Dr. Strange's only "accessory" is
his cloak of levitation, proving that Marvel was doing the ridiculously oversized and wrinkly red cape thing years before Todd even thought of buying another man's balls. Like Vision's cape, the cloak is made from a thin, flexible rubber that both holds a sculpted pattern and allows for free movement. The size of the thing is astounding, nearly swallowing the figure when he's wearing it. That's the second reason for no chest joint - the cape's weight might have made holding a pose difficult.

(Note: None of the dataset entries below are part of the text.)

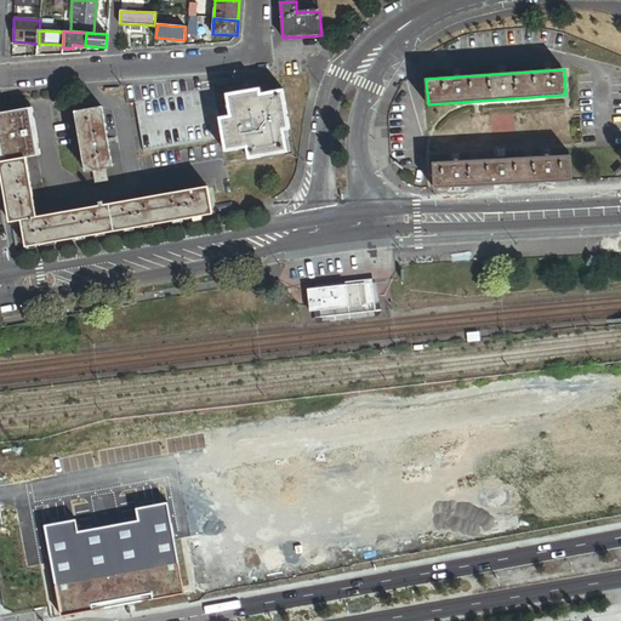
[(152,151),(222,138),(218,119),(214,87),(134,102),(143,152),(152,151)]
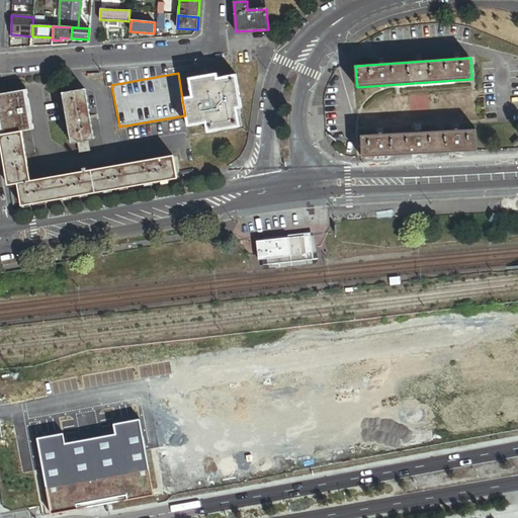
[(187,127),(205,124),(206,133),(240,126),(237,108),(241,107),(236,74),(218,77),(218,74),(189,79),(192,97),(182,99),(185,115),(187,127)]
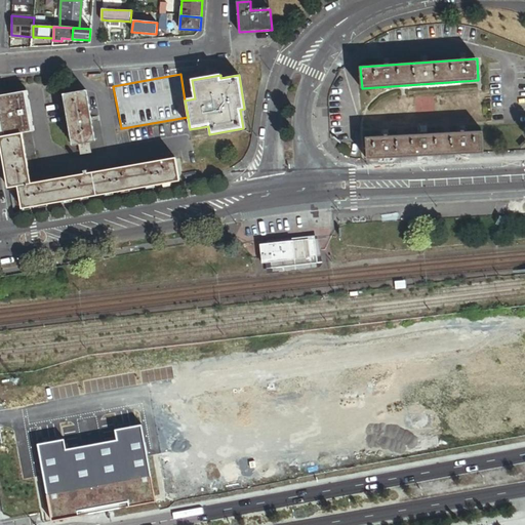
[(0,135),(21,132),(31,130),(24,90),(0,93),(0,135)]
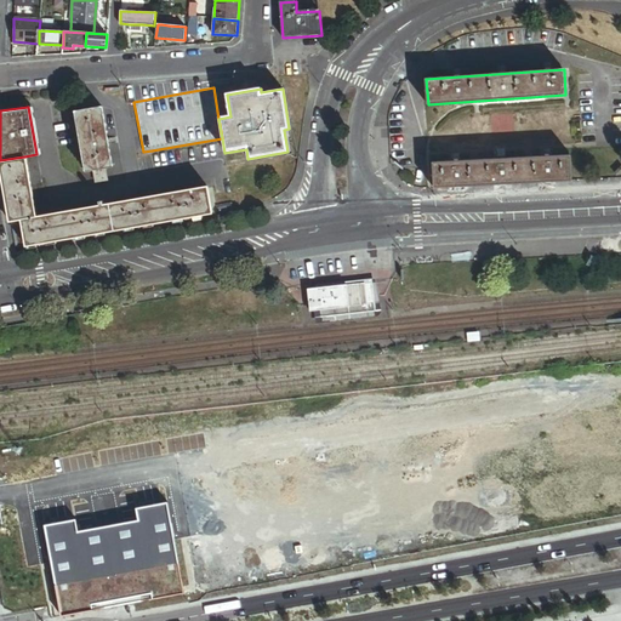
[(107,140),(101,108),(75,112),(85,171),(93,170),(96,182),(107,180),(104,167),(112,166),(108,144),(107,140)]
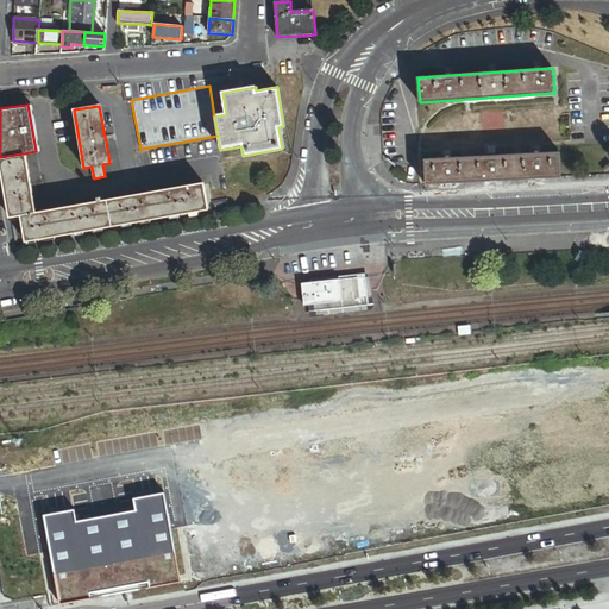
[(35,213),(24,154),(0,157),(0,167),(8,217),(20,214),(25,242),(208,209),(203,183),(100,201),(100,199),(96,200),(96,202),(35,213)]
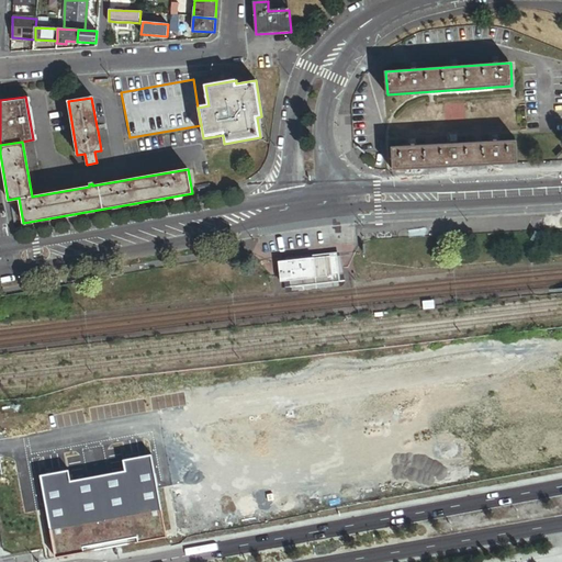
[(392,148),(393,170),(517,164),(516,142),(392,148)]
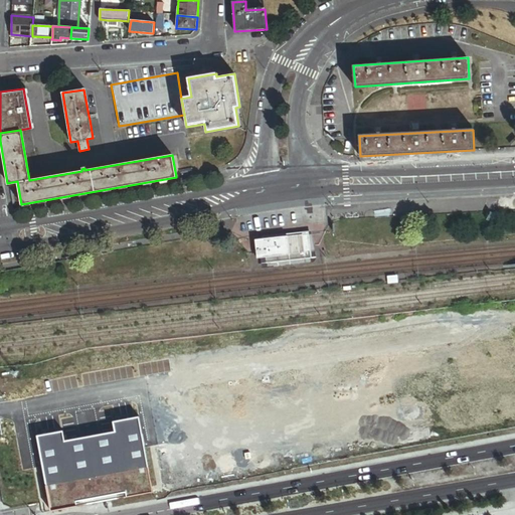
[(316,260),(313,234),(303,235),(305,253),(267,258),(267,259),(261,260),(262,270),(311,265),(311,264),(312,264),(313,264),(314,263),(315,262),(315,261),(316,261),(316,260)]
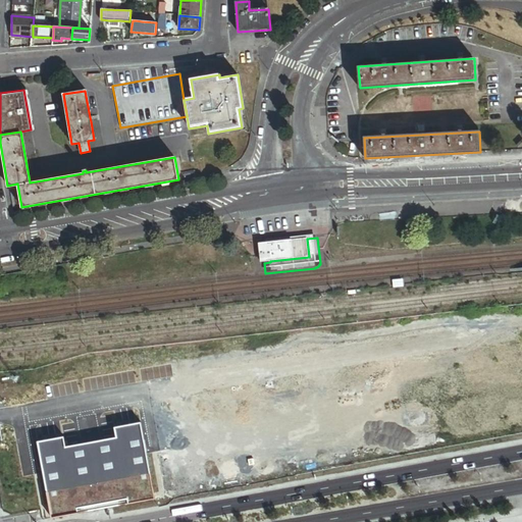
[(268,243),(258,244),(260,263),(264,263),(270,262),(270,261),(309,257),(307,239),(268,243)]
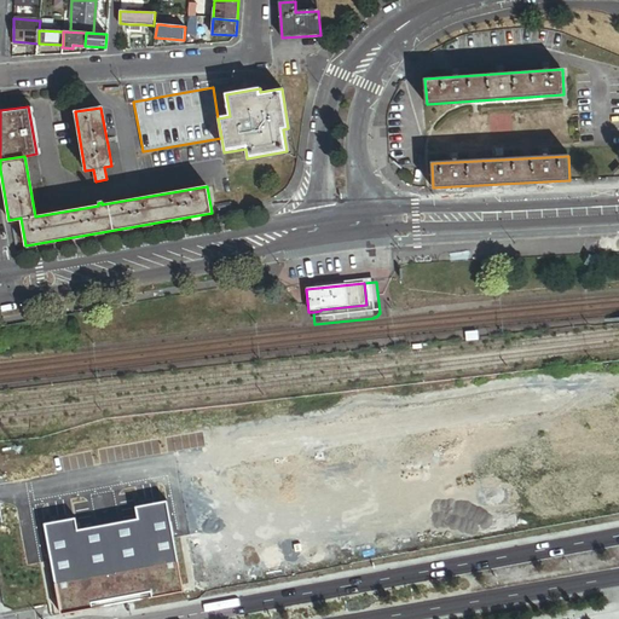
[(466,333),(467,341),(478,340),(476,331),(466,333)]
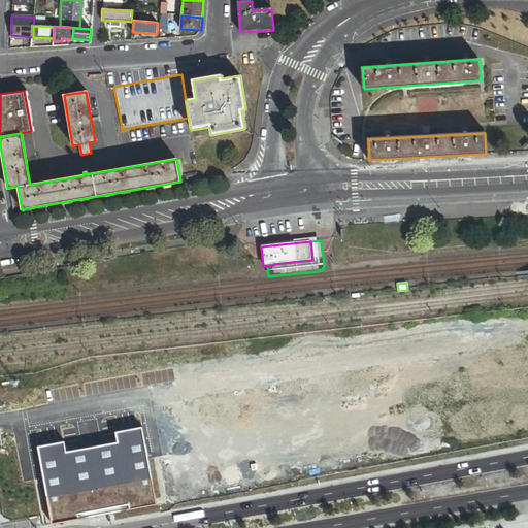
[(66,442),(38,448),(53,523),(157,502),(142,427),(116,432),(118,442),(68,452),(66,442)]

The paint apps are great, with dark washes on the cape making it look almost brick red. The yellow hem is textured with a few squiggly lines intended to suggest the intricate pattern seen in the comics, and the cowl stands up tall. The cloak is clasped with the Amulet of Agamotto, one of Strange's major mystical items (based on the real Nepalese "All-Seeing Eye of the Buddha" charm).

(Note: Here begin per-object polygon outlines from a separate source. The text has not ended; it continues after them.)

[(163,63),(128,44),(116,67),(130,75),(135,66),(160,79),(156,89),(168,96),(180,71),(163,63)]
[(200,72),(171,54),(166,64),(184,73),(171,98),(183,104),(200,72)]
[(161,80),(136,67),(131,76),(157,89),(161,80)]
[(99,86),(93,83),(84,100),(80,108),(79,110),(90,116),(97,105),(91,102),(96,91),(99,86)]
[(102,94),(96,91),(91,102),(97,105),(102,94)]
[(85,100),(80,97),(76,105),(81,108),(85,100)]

The original plan for ML9 was to put action features in the figures' bases, but that idea was mercifully killed and replaced by Galactus. Each figure comes with a piece of the big G man, and Dr. Strange has the right arm. The purple and blue that ToyBiz chose for the paint scheme is very nice, with a metallic sheen suggesting extraterrestrial origins.
Lots of linear details on the glove and up the arm, too.
The arm is articulated at the fingers, wrist, glove and twice at the elbow. To hide the construction of the large elbows, there are squares of plastic on either side of the pins to keep the uninterrupted look of the arm. The elbow joints are ratchet style, clicking into place rather than just using friction to hold them steady - a good choice for a figure this large. The positioning of the fingers is slightly different than the arm that came with Grey Hulk.
These days, in Marvel Legends, you've got about a 50/50 chance of getting a crappy poster book instead of a free comic. It looks like Dr. Strange is going the poster route - the cover of the book is even labelled a "Marvel Masterwork Pin-Up." But amazingly, behind that trippy Ditko cover you'll find an actual story. No, better than that, four actual stories! ToyBiz collected Doc's first four appearances from Strange Tales, giving us some fun, short tales that really give a feel for the character.
You have to think that ToyBiz missed a golden opportunity for a variant figure here: cast Stephen in translucent blue plastic with just a few details painted on and give us his astral form. Heck, if Phasing Vision was popular, Astral Strange would have been, too.